Aim of the task.
Which lines of the entries below run from the one holding "SAFETY DATA SHEET" to the one holding "Product Code: 201520601040, 440735", inclusive? Set down exactly those lines and no others.

------ Records for this task ------

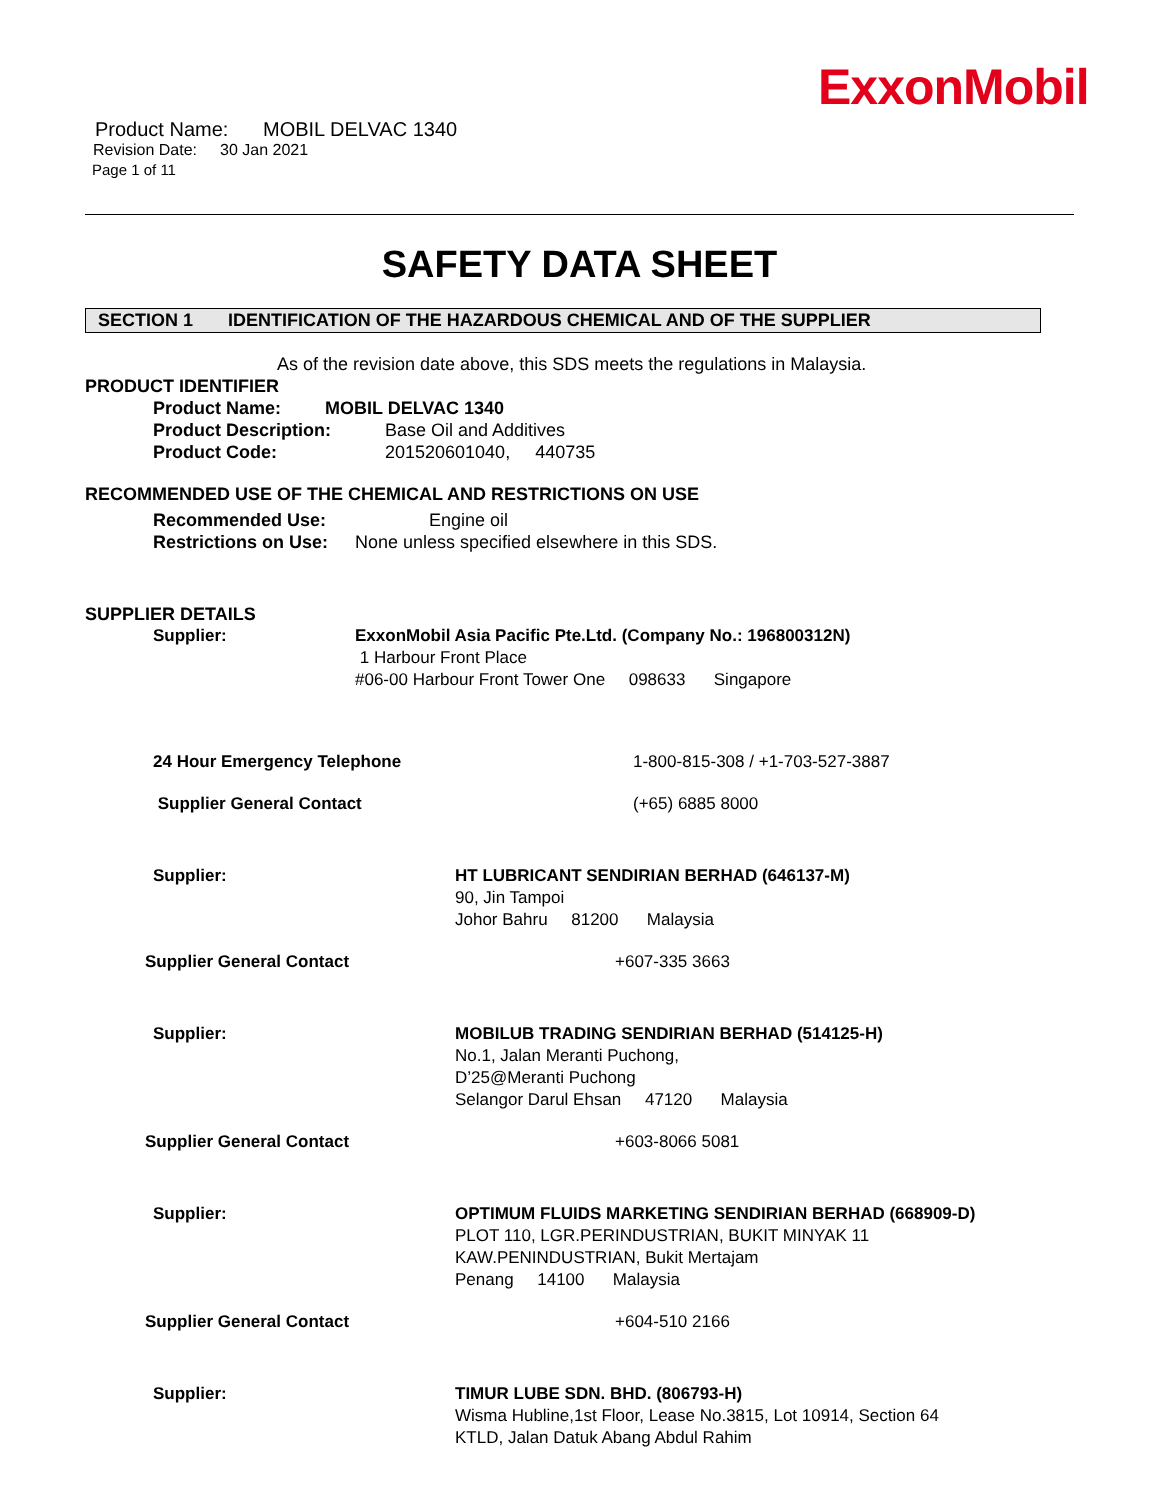ExxonMobil
Product Name: MOBIL DELVAC 1340
Revision Date: 30 Jan 2021
Page 1 of 11
SAFETY DATA SHEET
SECTION 1 IDENTIFICATION OF THE HAZARDOUS CHEMICAL AND OF THE SUPPLIER
As of the revision date above, this SDS meets the regulations in Malaysia.
PRODUCT IDENTIFIER
Product Name: MOBIL DELVAC 1340
Product Description: Base Oil and Additives
Product Code: 201520601040, 440735
RECOMMENDED USE OF THE CHEMICAL AND RESTRICTIONS ON USE
Recommended Use: Engine oil
Restrictions on Use: None unless specified elsewhere in this SDS.
SUPPLIER DETAILS
Supplier: ExxonMobil Asia Pacific Pte.Ltd. (Company No.: 196800312N)
1 Harbour Front Place
#06-00 Harbour Front Tower One 098633 Singapore
24 Hour Emergency Telephone 1-800-815-308 / +1-703-527-3887
Supplier General Contact (+65) 6885 8000
Supplier: HT LUBRICANT SENDIRIAN BERHAD (646137-M)
90, Jin Tampoi
Johor Bahru 81200 Malaysia
Supplier General Contact +607-335 3663
Supplier: MOBILUB TRADING SENDIRIAN BERHAD (514125-H)
No.1, Jalan Meranti Puchong,
D’25@Meranti Puchong
Selangor Darul Ehsan 47120 Malaysia
Supplier General Contact +603-8066 5081
Supplier: OPTIMUM FLUIDS MARKETING SENDIRIAN BERHAD (668909-D)
PLOT 110, LGR.PERINDUSTRIAN, BUKIT MINYAK 11
KAW.PENINDUSTRIAN, Bukit Mertajam
Penang 14100 Malaysia
Supplier General Contact +604-510 2166
Supplier: TIMUR LUBE SDN. BHD. (806793-H)
Wisma Hubline,1st Floor, Lease No.3815, Lot 10914, Section 64
KTLD, Jalan Datuk Abang Abdul Rahim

------

Task output.
SAFETY DATA SHEET
SECTION 1 IDENTIFICATION OF THE HAZARDOUS CHEMICAL AND OF THE SUPPLIER
As of the revision date above, this SDS meets the regulations in Malaysia.
PRODUCT IDENTIFIER
Product Name: MOBIL DELVAC 1340
Product Description: Base Oil and Additives
Product Code: 201520601040, 440735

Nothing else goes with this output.